Ms McKay’s visit to Port Stephens in her capacity as shadow minister for roads was the first since she re-entered parliament.
It is not, apparently, a trip that she relishes.
‘‘Newcastle is a hard place,’’ she said.
‘‘I have no desire to go back to Newcastle [and] if I’m there, I’m there to visit my sister or family.
‘‘I don’t go anywhere else.’’
It doesn’t read like bitterness, but something more like wariness.
Asked on Wednesday by a member of the press for her view on the changes that have occurred in the city since she left, she was unable to offer an opinion.
‘‘I haven’t been into the CBD for a couple of years so I can’t actually answer that question,’’ she said.
She did, however, express excitement that the new legal precinct is close to opening, a development she pushed for as the local member.
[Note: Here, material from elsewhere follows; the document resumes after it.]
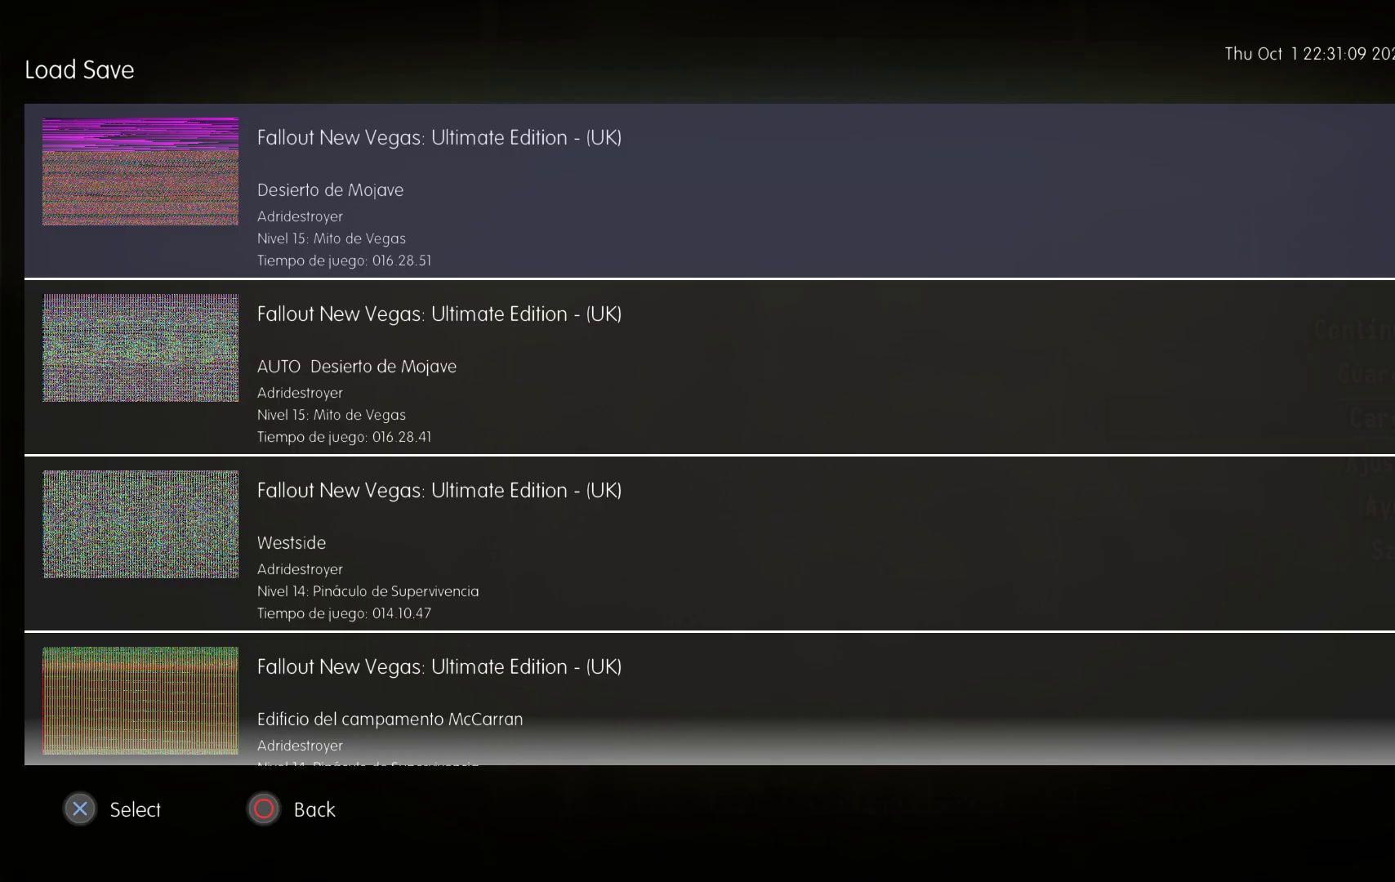
{"buttons": [], "left_stick": "center", "right_stick": "center", "events": [[150, "A", "up"]]}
‘‘Newcastle has always had a mentality of saying ‘no’,’’ she said.
‘‘It’s easier to say no than to chart your own future, I didn’t believe that, and I like to think that the fact the city has changed is a testament to some of the work that I did.’’
That the former local member has such a strained relationship with the city she once represented is not a shock.
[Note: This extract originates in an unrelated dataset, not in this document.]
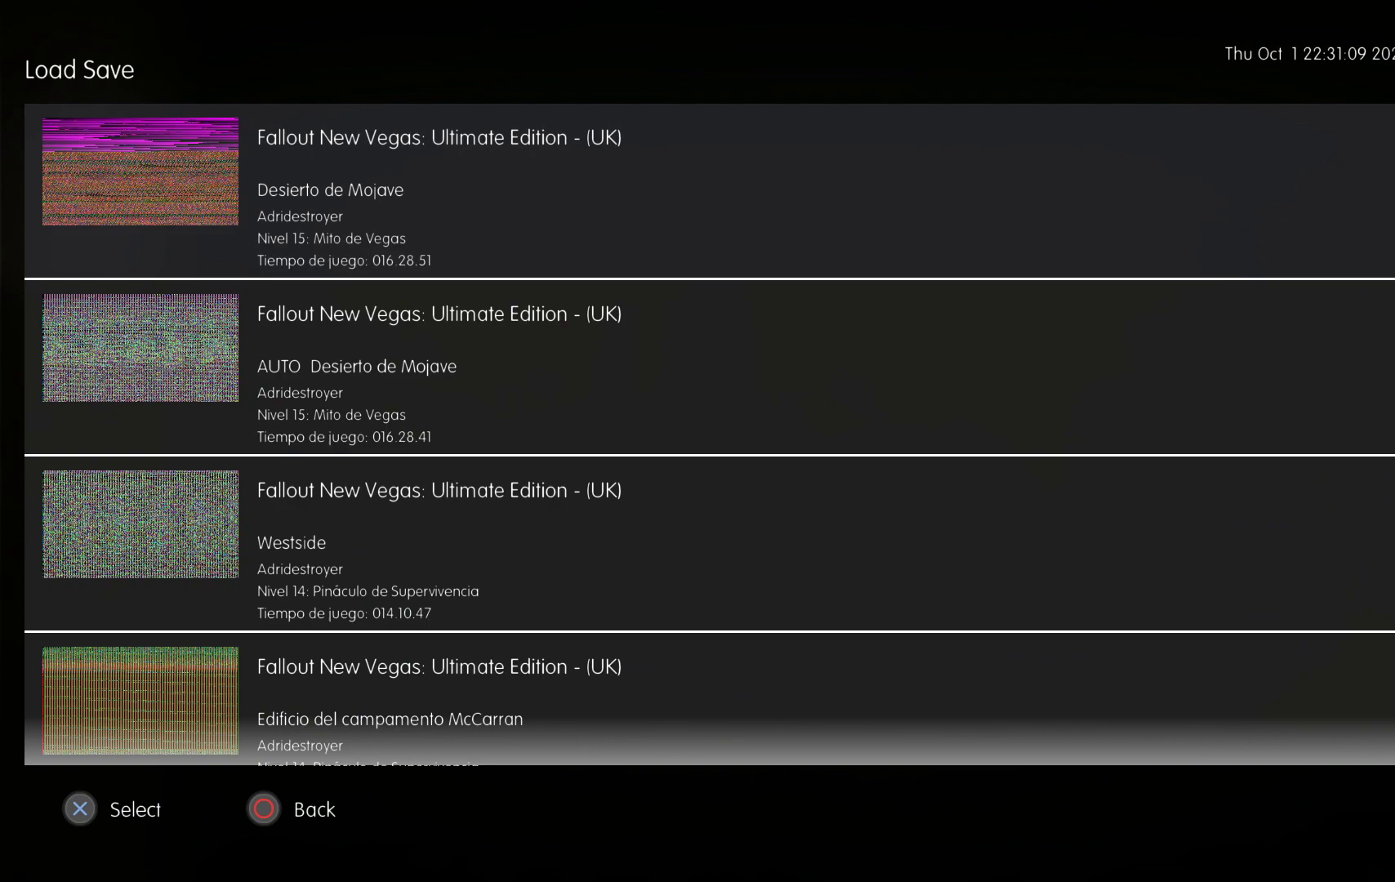
{"buttons": ["DPAD_DOWN"], "left_stick": "center", "right_stick": "center", "events": [[400, "DPAD_DOWN", "down"]]}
While waiting for her to arrive, one of the assembled reporters expressed surprise that she had re-entered parliament, considering ‘‘the way we treated her’’.
After being parachuted into the seat to replace former member Bryce Gaudry before the 2007 election Ms McKay was not warmly welcomed into the fold.
Despite often being described as a hard worker, the so-called ‘‘anti-Jodi’’ sentiment among the local rank and file – many of them still senior figures in Newcastle’s Labor Party – is legendary in Newcastle media circles, as are the allegations of white-anting by some of her former state colleagues, detailed in last year’s ICAC hearings.
As a newly-minted member of the ALP’s Merewether branch when she joined before the election, Ms McKay admits she ‘‘didn’t have the support of the local Labor Party’’.
‘‘I’ve never spoken publicly about the way they treated me, and I never will,’’ she said.
Now, as the member for Strathfield, she says she has a ‘‘kind’’ electorate. ‘‘They value me as a local member, even if they didn’t vote for me, they know I’m there to work for them,’’ she said.